> _To do_
Only the lines from the line containing "L476,24 C476,30 472,33" to the end of the entries, both included, belong in your answer, and each must match exactly.

> _Records_
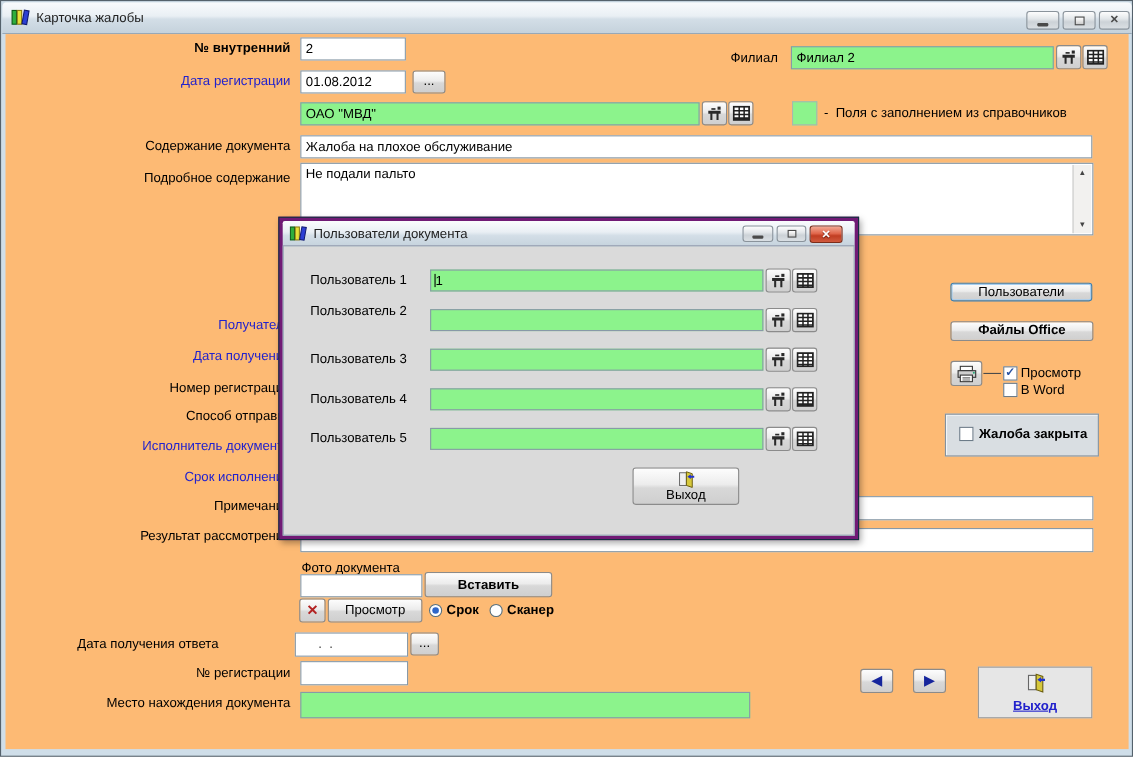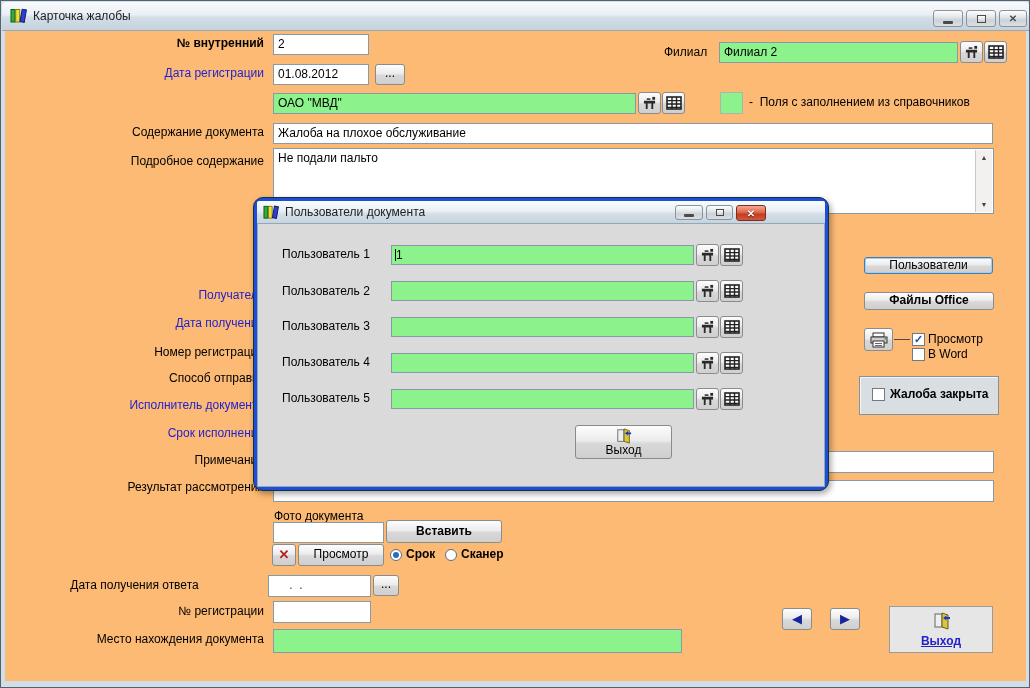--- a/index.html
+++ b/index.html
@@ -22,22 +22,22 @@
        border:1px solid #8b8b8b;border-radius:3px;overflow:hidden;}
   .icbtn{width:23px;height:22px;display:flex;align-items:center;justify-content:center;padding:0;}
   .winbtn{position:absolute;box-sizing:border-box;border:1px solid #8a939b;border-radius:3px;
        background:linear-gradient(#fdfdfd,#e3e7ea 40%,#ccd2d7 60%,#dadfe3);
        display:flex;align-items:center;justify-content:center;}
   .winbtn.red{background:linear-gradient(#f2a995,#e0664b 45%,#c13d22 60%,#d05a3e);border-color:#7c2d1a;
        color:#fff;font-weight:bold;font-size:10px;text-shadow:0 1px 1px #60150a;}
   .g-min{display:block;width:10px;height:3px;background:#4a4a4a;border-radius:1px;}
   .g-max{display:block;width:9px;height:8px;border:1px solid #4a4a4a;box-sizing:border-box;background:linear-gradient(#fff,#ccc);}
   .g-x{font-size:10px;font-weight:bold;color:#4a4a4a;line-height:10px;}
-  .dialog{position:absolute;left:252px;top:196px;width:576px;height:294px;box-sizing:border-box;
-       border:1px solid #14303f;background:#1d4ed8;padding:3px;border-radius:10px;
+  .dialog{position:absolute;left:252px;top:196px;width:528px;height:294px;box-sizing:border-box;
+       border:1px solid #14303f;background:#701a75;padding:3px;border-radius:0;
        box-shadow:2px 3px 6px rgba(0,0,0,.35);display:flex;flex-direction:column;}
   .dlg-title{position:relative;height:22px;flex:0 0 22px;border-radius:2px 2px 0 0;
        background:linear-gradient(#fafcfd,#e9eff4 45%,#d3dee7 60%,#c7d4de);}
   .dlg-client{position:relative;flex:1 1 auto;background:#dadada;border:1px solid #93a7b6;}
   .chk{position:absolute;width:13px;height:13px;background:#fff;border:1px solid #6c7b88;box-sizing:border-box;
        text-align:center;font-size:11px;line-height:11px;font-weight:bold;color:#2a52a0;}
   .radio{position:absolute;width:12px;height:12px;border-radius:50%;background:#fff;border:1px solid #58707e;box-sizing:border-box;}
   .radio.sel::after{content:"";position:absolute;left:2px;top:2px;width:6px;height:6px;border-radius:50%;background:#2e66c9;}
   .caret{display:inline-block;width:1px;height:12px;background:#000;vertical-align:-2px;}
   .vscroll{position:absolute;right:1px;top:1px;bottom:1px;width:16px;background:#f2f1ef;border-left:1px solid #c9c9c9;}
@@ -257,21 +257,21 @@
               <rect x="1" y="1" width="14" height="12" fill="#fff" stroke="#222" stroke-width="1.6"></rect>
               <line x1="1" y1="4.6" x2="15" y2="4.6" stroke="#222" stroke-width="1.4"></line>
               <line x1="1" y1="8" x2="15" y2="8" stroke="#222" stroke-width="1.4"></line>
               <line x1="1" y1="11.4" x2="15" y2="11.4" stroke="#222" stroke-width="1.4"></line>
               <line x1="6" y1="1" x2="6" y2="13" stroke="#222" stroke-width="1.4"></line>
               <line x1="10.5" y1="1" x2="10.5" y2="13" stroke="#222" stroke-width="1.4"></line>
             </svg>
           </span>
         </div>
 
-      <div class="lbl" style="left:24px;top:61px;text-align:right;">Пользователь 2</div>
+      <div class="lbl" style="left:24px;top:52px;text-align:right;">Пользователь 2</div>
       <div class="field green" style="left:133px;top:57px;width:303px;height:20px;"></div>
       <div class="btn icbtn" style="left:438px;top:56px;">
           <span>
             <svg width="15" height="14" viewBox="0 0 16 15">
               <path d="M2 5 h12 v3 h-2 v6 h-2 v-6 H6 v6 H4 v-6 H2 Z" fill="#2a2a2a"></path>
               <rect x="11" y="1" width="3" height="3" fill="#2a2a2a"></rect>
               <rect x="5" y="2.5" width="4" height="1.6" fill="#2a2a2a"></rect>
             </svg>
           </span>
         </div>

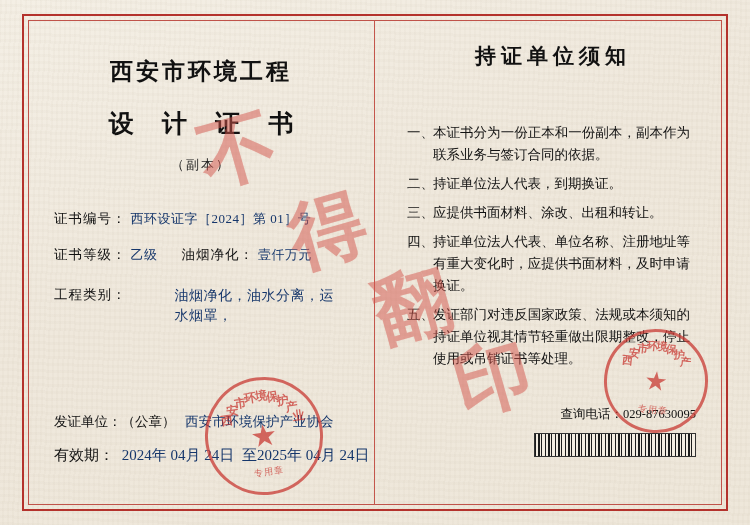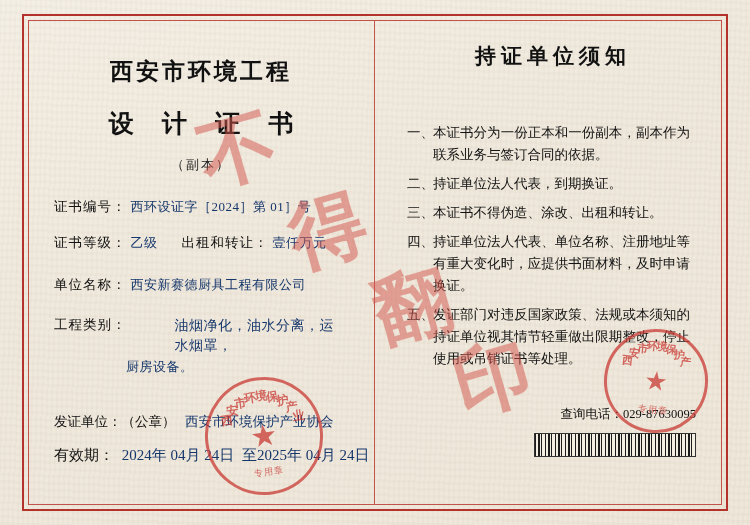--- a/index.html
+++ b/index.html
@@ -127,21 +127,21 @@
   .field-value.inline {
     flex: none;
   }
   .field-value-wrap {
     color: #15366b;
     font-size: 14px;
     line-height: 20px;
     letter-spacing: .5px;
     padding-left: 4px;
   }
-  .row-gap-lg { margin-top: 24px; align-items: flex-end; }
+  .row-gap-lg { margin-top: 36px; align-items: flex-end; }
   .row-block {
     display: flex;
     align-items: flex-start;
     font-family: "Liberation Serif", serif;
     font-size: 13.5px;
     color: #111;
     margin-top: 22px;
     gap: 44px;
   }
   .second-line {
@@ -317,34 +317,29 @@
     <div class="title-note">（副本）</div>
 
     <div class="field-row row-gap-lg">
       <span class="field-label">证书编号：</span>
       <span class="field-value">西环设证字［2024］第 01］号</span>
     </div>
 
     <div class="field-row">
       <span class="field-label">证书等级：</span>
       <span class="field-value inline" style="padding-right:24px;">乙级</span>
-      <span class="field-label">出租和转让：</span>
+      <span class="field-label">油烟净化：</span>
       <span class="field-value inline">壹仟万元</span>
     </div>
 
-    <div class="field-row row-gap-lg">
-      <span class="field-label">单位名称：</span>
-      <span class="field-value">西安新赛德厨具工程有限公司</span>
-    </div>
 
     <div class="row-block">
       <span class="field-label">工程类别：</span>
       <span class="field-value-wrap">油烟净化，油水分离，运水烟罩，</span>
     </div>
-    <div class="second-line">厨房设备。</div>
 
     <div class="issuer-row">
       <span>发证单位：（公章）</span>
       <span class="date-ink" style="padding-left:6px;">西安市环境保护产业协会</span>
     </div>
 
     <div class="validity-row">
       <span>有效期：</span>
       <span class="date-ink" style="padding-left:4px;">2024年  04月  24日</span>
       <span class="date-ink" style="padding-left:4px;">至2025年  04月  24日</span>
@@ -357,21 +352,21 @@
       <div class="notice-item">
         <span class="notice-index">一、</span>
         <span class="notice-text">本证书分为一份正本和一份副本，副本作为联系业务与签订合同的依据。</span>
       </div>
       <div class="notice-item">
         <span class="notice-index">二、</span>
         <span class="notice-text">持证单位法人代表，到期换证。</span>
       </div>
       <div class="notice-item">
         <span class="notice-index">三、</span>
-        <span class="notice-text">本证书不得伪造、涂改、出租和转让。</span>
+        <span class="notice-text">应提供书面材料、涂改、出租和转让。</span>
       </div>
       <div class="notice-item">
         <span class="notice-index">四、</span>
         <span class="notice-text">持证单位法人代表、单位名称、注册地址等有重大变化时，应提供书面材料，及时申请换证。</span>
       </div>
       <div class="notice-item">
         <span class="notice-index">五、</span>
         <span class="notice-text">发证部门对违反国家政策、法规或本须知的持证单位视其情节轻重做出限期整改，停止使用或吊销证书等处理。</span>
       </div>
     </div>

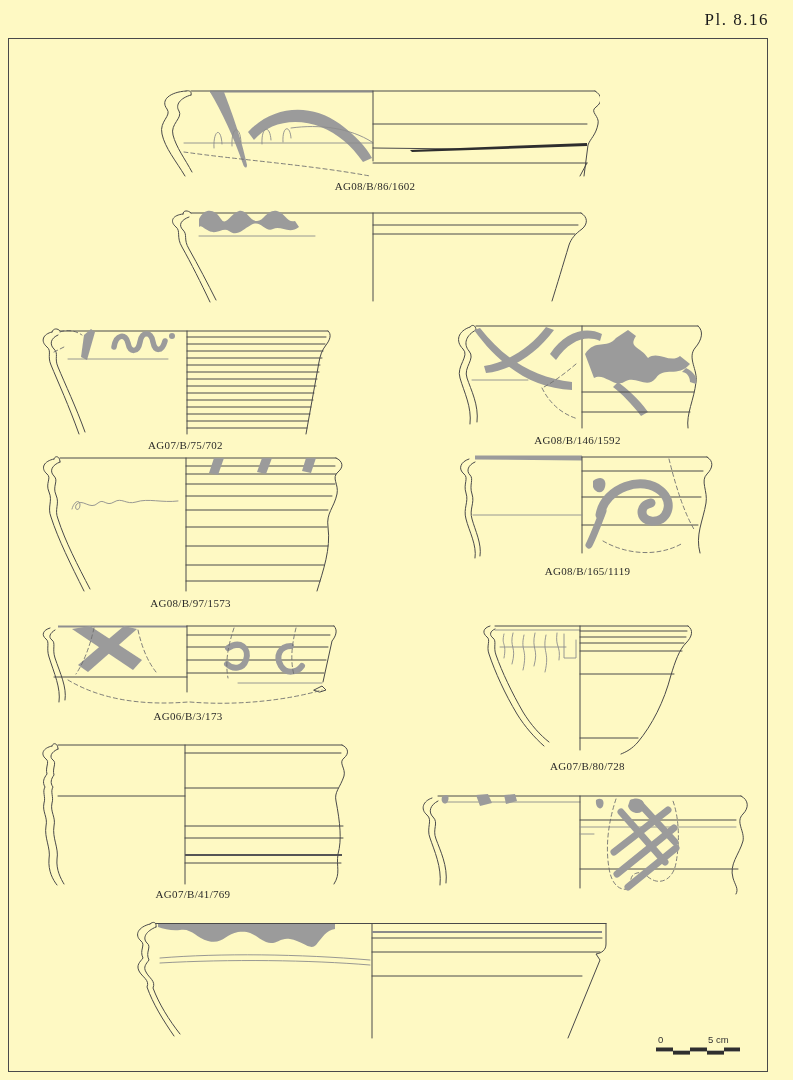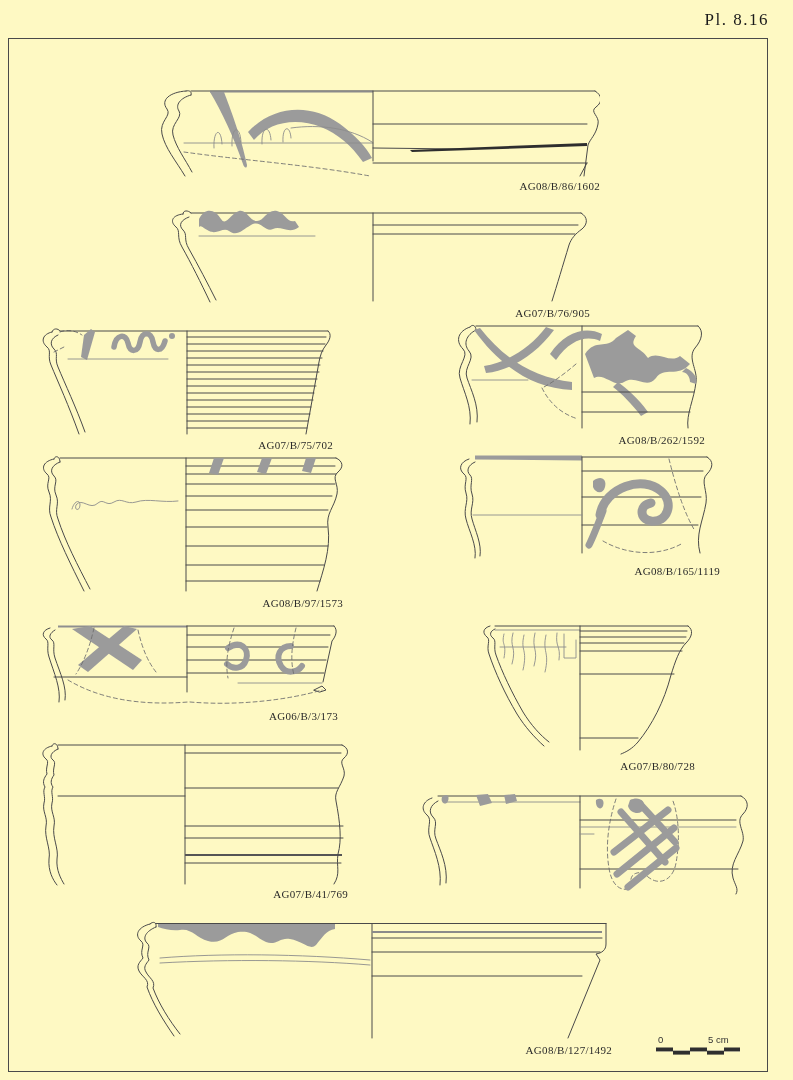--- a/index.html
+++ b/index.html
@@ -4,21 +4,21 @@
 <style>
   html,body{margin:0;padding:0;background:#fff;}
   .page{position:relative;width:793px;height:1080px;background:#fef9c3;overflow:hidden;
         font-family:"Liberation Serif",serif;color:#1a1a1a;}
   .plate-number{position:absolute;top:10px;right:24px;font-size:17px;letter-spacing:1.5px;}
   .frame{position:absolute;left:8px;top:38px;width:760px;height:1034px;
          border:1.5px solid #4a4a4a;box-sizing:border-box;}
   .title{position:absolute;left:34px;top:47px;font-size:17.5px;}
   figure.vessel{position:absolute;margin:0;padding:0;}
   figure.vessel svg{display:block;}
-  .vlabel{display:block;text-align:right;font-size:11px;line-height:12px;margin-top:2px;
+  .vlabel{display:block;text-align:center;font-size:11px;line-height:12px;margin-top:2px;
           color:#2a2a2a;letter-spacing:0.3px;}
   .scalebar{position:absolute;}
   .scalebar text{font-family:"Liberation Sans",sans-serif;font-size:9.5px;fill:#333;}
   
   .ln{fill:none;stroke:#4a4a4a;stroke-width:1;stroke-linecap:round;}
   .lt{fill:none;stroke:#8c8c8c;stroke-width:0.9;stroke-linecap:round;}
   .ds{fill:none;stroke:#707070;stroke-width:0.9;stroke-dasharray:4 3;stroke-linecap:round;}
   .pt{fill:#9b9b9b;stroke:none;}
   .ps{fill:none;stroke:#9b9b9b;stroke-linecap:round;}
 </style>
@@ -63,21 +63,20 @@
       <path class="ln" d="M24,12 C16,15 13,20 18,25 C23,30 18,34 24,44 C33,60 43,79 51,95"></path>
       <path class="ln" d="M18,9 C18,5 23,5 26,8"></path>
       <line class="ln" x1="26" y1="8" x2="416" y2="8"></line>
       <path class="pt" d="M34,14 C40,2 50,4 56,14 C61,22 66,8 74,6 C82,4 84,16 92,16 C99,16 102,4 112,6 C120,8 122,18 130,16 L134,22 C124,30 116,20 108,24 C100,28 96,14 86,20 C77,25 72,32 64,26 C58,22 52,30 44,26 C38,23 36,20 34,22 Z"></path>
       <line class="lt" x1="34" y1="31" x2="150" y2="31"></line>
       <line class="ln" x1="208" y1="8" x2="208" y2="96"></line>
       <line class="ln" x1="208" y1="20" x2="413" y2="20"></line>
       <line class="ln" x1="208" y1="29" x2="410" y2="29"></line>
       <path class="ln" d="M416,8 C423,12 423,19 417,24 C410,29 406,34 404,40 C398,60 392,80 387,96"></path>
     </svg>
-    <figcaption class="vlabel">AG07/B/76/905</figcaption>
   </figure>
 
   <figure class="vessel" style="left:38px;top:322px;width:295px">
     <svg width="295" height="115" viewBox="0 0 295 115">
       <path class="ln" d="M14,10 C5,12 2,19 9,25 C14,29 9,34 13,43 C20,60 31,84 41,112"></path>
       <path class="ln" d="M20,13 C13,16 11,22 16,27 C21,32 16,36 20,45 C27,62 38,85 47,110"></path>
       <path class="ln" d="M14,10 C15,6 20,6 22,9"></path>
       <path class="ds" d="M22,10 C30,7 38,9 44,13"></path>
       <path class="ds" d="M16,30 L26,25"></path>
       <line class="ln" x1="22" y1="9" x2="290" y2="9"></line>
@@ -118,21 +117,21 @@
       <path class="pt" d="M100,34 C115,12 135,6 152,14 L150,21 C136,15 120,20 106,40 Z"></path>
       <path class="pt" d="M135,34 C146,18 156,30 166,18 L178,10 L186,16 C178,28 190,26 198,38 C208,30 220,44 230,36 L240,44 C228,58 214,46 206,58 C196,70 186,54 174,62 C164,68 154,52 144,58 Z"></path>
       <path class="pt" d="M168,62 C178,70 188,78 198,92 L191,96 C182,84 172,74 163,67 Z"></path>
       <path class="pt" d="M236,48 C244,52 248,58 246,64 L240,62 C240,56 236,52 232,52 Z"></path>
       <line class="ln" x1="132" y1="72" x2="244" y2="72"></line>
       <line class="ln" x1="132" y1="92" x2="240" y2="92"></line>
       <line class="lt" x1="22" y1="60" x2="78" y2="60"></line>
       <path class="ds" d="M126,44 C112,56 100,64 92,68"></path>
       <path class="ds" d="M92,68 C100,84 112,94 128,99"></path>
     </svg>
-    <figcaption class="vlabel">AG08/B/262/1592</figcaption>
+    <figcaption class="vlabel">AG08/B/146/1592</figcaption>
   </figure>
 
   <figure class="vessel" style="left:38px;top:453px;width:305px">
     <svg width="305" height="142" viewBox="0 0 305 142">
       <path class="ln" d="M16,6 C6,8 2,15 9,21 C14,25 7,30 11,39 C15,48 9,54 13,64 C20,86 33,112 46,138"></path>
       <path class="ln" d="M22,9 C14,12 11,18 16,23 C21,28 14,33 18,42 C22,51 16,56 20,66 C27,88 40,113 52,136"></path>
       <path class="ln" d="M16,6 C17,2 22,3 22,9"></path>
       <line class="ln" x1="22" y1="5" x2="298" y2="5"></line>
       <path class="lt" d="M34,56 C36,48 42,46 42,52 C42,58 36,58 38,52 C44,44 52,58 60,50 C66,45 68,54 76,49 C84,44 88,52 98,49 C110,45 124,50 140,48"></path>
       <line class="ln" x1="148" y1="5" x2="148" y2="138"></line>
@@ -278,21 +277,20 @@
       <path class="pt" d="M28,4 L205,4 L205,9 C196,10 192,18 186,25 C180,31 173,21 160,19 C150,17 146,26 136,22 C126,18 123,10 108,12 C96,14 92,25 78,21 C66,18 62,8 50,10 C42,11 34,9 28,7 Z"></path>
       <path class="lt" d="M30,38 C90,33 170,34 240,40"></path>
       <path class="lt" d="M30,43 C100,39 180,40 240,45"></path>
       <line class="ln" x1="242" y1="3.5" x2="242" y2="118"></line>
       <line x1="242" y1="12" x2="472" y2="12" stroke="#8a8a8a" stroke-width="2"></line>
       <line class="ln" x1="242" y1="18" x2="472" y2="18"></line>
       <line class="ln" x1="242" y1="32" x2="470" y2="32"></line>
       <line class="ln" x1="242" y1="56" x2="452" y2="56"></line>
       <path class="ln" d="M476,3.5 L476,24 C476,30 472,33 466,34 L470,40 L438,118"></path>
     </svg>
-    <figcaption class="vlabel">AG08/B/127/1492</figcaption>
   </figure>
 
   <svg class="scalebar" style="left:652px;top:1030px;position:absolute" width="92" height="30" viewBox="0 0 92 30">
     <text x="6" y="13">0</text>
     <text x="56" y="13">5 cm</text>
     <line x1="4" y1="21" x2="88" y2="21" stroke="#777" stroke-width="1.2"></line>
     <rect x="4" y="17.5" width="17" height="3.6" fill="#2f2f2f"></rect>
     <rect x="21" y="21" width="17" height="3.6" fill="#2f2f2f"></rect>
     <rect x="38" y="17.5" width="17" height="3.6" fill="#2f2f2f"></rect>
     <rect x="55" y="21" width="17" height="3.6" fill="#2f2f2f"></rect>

> _Response to this exercise_
       <path class="ln" d="M476,3.5 L476,24 C476,30 472,33 466,34 L470,40 L438,118"></path>
     </svg>
-    <figcaption class="vlabel">AG08/B/127/1492</figcaption>
   </figure>
 
   <svg class="scalebar" style="left:652px;top:1030px;position:absolute" width="92" height="30" viewBox="0 0 92 30">
     <text x="6" y="13">0</text>
     <text x="56" y="13">5 cm</text>
     <line x1="4" y1="21" x2="88" y2="21" stroke="#777" stroke-width="1.2"></line>
     <rect x="4" y="17.5" width="17" height="3.6" fill="#2f2f2f"></rect>
     <rect x="21" y="21" width="17" height="3.6" fill="#2f2f2f"></rect>
     <rect x="38" y="17.5" width="17" height="3.6" fill="#2f2f2f"></rect>
     <rect x="55" y="21" width="17" height="3.6" fill="#2f2f2f"></rect>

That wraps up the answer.